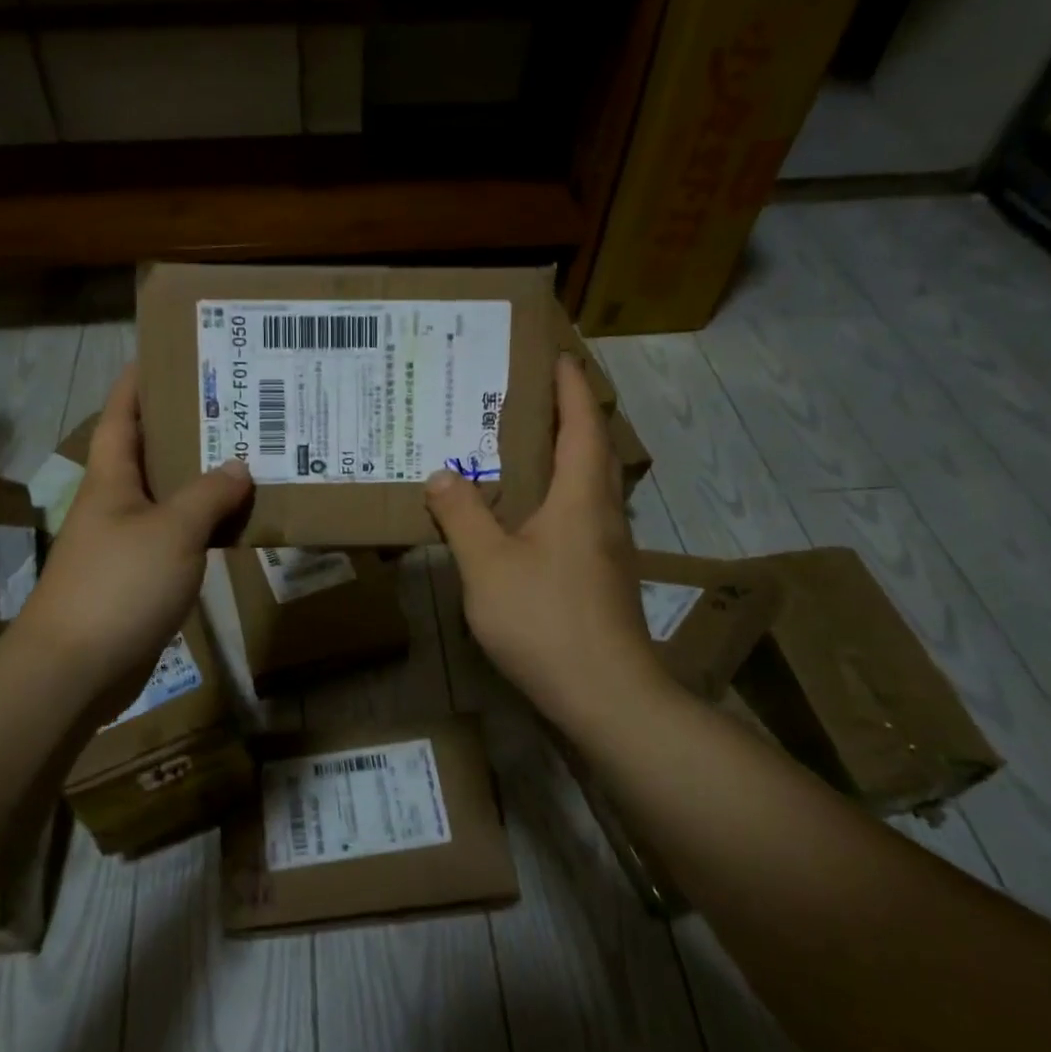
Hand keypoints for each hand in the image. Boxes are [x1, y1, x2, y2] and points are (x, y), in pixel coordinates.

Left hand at [10, 364, 251, 715]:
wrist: (75, 669)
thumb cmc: (118, 585)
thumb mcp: (172, 531)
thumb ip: (207, 495)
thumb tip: (238, 465)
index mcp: (112, 479)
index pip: (121, 415)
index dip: (138, 382)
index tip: (167, 354)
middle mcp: (115, 504)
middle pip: (149, 453)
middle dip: (185, 427)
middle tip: (233, 406)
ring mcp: (125, 543)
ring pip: (168, 499)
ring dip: (200, 481)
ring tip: (246, 457)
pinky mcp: (138, 579)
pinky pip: (177, 539)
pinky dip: (203, 527)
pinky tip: (234, 524)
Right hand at [425, 356, 661, 728]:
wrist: (606, 695)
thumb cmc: (546, 619)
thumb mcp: (488, 565)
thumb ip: (463, 515)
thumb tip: (442, 473)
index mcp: (581, 496)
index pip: (582, 422)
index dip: (570, 386)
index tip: (556, 356)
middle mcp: (603, 513)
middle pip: (594, 449)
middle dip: (569, 415)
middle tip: (529, 398)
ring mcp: (608, 548)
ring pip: (590, 485)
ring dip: (566, 457)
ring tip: (523, 449)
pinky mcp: (603, 578)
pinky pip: (582, 517)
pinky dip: (560, 497)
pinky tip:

- _ASSIGNMENT_
The expected output is the lines from the one with "wrist: (606, 695)" through the end of the data, exactly as written and nothing more.

- _RESULT FOR THIS EXERCISE_
wrist: (606, 695)
thumb cmc: (546, 619)
thumb mcp: (488, 565)
thumb ip: (463, 515)
thumb tip: (442, 473)
index mcp: (581, 496)
index pip: (582, 422)
index dip: (570, 386)
index tip: (556, 356)
middle mcp: (603, 513)
middle pip: (594, 449)
middle dip: (569, 415)
middle tip: (529, 398)
ring mcp: (608, 548)
ring pip: (590, 485)
ring dip: (566, 457)
ring tip: (523, 449)
pinky mcp: (603, 578)
pinky pip: (582, 517)
pinky dip: (560, 497)
pinky tip:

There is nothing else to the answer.